Ken Low, managing director at Singapore Realtors Inc (SRI), says that the Pasir Ris 8's unique position of being integrated with a mall and an MRT station is "very rare" in Singapore.
Furthermore, with inventory in the Rest of Central Region (RCR) and Outside Central Region (OCR) running "dangerously low" currently, demand of the new launch is, naturally, high.
The high demand for such a unique plot and low supply has enabled Pasir Ris 8 to command higher prices, says Low.
For units such as Hyll on Holland transacting at lower prices psf compared to that at launch, Low attributes the lower prices psf to the high supply in the Core Central Region (CCR).

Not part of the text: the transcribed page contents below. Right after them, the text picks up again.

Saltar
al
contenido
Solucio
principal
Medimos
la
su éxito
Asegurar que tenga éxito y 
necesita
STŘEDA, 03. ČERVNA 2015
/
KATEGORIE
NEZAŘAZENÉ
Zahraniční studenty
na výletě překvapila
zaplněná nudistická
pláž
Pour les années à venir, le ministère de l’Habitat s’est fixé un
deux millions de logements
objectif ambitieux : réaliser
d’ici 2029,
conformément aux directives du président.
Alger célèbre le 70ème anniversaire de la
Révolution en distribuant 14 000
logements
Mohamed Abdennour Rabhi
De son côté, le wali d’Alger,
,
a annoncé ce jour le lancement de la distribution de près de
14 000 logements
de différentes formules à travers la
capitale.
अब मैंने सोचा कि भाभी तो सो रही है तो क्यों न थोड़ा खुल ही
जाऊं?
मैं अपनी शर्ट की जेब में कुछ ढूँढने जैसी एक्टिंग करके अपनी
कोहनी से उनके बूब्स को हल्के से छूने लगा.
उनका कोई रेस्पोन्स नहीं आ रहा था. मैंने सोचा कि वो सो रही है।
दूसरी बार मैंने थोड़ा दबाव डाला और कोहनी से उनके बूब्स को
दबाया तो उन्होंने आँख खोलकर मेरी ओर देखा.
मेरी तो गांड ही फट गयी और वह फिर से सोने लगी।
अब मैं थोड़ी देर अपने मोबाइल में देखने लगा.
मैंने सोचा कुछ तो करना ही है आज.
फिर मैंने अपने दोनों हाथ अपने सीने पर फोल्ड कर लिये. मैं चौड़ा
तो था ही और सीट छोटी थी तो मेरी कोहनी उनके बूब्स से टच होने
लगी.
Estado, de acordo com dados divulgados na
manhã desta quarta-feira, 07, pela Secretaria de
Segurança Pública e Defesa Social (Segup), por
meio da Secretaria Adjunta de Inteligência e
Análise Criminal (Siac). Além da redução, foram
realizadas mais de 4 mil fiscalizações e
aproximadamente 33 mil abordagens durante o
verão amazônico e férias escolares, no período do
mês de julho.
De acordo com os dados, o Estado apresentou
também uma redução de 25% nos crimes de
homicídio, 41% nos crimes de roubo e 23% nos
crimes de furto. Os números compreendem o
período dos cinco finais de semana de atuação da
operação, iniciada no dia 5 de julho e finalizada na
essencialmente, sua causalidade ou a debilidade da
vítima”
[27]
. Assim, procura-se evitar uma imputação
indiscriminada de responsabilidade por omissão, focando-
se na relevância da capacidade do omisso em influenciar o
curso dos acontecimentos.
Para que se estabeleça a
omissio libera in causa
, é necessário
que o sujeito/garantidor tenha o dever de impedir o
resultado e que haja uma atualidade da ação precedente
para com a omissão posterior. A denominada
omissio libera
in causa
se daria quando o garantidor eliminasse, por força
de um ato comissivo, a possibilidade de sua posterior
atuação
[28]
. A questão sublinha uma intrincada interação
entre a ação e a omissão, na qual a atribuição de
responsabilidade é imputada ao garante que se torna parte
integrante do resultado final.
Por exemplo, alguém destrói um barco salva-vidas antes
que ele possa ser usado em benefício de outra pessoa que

"And because of the competition, some developers are feeling the heat, therefore they run promotions to take a first mover's stance to capture the demand. We are seeing a higher surge of units transacted in the CCR as a result, so this window of discounts will be small," he notes.
Moving forward, Low expects property prices to increase even further going into 2022, with the current supply running low and future supplies being unable to "replenish our current stock in time".
"This is already proven by measured aggressive bidding by developers in the recent government land sales (GLS) tenders," he says.